Search the records for the word "bowl". Copy every line where it appears.

**PROVIDED ENTRIES:**
----

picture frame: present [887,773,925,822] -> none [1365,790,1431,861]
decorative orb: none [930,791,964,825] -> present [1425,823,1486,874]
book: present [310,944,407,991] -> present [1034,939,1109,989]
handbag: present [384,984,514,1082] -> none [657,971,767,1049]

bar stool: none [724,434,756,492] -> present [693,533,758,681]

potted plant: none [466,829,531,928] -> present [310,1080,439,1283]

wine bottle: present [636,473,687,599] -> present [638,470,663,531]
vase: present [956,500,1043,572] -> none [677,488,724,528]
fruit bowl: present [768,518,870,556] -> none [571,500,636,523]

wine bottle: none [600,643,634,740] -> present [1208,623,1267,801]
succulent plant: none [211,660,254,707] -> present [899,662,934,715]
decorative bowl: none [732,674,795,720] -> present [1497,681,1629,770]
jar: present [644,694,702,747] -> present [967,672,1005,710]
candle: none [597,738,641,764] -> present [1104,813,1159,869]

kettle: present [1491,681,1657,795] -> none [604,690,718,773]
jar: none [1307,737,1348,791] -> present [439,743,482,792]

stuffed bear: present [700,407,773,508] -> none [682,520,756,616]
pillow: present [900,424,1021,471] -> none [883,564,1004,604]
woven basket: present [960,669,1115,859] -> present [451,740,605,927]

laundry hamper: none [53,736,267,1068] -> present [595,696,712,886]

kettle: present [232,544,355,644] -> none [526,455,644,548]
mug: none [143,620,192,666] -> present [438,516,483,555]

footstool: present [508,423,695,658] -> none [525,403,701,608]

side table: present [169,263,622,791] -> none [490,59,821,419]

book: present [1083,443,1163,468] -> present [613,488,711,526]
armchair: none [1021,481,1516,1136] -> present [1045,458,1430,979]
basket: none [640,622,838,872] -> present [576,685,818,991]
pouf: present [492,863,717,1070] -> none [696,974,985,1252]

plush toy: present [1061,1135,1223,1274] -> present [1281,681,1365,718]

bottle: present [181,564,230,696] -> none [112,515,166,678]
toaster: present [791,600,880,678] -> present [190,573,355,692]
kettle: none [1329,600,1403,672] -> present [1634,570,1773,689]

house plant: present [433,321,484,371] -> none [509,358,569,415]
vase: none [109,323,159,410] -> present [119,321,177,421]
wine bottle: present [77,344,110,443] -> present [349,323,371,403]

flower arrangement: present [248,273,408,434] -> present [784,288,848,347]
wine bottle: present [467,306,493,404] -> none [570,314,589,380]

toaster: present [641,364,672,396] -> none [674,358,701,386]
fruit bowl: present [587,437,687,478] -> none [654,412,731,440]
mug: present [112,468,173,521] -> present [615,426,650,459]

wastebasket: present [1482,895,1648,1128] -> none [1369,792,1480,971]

----

**RESPONSE TO THE EXERCISE:**
fruit bowl: present [768,518,870,556] -> none [571,500,636,523]
decorative bowl: none [732,674,795,720] -> present [1497,681,1629,770]
fruit bowl: present [587,437,687,478] -> none [654,412,731,440]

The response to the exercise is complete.